In this context, HIV/AIDS organizations in many countries seek to promote well-being and quality of life among people living with HIV (PLHIV). Consistent with Minority Stress Theory, a growing body of research suggests that HIV-positive gay men have much higher rates of depression and anxiety than the broader population (for example, see reviews [611]). However, researchers have so far focused mostly on mental illness; only a small number of studies have examined aspects of positive mental health, such as a sense of meaning, optimism, and regular experiences of positive affect. It is now well-established that a singular focus on preventing or treating mental illness does not automatically mean that an individual thrives or flourishes [12, 13]. In fact, some researchers have found that individuals can languish without experiencing a diagnosable mental illness [14].

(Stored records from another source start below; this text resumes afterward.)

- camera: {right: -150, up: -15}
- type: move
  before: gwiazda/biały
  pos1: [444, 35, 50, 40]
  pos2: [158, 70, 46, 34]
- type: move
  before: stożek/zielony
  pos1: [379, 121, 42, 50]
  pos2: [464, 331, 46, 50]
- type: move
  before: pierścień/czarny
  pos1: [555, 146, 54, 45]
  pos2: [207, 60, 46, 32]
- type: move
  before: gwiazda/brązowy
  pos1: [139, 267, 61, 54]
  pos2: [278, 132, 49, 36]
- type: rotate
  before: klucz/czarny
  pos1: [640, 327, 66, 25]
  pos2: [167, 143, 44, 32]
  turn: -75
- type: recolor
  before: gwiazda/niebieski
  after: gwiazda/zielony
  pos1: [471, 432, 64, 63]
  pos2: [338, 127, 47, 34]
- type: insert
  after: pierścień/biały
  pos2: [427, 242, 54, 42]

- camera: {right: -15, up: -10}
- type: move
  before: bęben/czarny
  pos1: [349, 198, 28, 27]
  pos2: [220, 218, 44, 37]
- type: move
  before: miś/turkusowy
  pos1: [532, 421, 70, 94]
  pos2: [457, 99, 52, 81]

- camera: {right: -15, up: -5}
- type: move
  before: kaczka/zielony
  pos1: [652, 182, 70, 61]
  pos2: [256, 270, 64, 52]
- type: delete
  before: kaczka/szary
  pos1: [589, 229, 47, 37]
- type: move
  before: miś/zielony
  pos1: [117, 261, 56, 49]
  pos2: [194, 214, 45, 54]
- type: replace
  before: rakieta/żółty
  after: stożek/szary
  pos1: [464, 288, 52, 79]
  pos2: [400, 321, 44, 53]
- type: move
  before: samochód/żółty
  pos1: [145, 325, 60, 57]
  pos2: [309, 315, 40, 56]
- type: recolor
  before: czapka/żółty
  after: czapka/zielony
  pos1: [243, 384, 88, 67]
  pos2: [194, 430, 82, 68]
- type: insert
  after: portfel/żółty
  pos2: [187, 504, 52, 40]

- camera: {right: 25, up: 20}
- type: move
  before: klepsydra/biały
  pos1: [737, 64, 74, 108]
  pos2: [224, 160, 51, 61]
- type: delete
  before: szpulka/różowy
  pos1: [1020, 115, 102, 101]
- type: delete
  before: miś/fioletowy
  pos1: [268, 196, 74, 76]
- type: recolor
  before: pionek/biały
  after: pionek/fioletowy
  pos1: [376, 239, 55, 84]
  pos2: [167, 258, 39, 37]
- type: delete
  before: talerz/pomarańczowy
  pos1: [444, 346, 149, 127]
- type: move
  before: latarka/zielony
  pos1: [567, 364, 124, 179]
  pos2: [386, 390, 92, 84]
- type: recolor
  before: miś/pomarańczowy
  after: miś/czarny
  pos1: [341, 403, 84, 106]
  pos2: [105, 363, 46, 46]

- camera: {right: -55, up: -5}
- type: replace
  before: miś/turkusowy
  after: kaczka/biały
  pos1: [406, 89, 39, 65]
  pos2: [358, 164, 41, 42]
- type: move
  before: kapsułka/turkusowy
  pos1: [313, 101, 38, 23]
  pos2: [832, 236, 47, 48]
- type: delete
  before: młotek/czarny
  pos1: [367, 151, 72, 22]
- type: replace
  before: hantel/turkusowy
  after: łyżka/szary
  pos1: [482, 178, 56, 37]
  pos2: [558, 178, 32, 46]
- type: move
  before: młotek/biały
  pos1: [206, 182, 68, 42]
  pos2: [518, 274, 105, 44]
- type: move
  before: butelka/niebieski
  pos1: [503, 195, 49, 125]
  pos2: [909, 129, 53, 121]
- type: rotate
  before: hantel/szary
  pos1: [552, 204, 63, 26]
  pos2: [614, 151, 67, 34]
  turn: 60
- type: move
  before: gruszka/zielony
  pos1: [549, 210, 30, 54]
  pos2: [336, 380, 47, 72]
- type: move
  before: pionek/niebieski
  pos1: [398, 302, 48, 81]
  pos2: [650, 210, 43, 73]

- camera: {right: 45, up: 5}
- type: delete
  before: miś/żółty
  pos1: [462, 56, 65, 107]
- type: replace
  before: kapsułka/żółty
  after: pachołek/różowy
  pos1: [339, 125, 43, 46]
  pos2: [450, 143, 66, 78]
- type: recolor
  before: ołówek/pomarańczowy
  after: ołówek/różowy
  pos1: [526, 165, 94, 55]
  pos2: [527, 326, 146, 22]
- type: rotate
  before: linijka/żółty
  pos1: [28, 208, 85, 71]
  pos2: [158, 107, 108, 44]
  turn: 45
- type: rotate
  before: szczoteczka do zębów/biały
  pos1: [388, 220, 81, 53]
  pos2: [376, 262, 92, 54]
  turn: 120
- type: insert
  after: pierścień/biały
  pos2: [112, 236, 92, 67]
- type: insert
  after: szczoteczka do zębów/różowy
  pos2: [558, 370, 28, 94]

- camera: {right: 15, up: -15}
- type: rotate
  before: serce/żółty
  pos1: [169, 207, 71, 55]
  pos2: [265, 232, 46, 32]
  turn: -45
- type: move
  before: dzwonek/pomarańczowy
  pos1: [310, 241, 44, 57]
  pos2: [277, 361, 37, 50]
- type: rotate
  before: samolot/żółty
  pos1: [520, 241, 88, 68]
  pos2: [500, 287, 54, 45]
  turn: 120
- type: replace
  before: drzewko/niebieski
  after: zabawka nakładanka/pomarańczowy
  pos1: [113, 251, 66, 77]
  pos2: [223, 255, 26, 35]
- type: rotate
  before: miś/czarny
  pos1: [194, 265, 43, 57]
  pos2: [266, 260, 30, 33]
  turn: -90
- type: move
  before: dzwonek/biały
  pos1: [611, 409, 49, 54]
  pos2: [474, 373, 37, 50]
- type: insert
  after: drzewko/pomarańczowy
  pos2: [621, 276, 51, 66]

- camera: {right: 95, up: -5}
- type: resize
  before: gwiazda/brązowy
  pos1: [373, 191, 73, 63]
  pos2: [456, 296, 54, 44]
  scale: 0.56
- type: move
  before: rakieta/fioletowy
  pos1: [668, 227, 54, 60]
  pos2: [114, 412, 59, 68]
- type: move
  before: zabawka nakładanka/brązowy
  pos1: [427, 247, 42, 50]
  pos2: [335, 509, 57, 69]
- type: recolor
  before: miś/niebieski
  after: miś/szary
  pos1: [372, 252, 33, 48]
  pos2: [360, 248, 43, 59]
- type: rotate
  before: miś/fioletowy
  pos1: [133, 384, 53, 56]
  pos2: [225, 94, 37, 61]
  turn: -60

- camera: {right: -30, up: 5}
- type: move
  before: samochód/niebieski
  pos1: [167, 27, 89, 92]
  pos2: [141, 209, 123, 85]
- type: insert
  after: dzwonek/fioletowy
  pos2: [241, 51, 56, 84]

In this article, we focus on what positive psychologists refer to as flourishing, which broadly covers most aspects of positive mental health [1315]. Flourishing is conceptualized as having two main components. The first is a hedonic component in which a person experiences frequent positive emotions, such as happiness and optimism. The second is a eudemonic component in which a person has a sense of self-acceptance, a sense of meaning or purpose, and feels that much of their life is lived in accordance with their values [14, 16]. In addition to the intrinsic benefits of having good mental health, such as greater life satisfaction, there is a range of secondary health benefits. These have been well documented. For example, studies conducted in the general population have shown that having high levels of mental health are linked to lower rates of physical [1719] and mental health problems [20]. In fact, Diener and Chan [18] reviewed seven types of evidence and found a causal association between high levels of mental health and better physical health and longevity in healthy populations.

We know of no published studies that have examined the experience of flourishing more broadly or that have used a standardized measure of flourishing among HIV-positive gay men. Some studies, however, have examined some specific aspects of flourishing. For example, a 2008 review of longitudinal studies of positive psychosocial predictors of health found optimism was associated with slower disease progression in two studies conducted after the introduction of highly active anti-retroviral therapy (HAART), and positive affect was associated with lower mortality and a better treatment response in one other study [21]. More recent studies have found optimism to be associated with greater psychological well-being and reductions in perceived HIV-related stigma among PLHIV referred for mental health services within a HIV clinic [22], while dispositional optimism and perceived confidence in one’s ability to achieve a favorable outcome were found to predict increases in positive affect over a 2-month period among participants recruited from a HIV outpatient clinic [23]. Some studies have also examined resilience among HIV-positive gay men [24], such as hardiness [25] and coping with life challenges [26]. Although resilience is an aspect of flourishing, having resilience does not necessarily mean a person is flourishing [12, 27]. Thus, studies are also needed on flourishing specifically.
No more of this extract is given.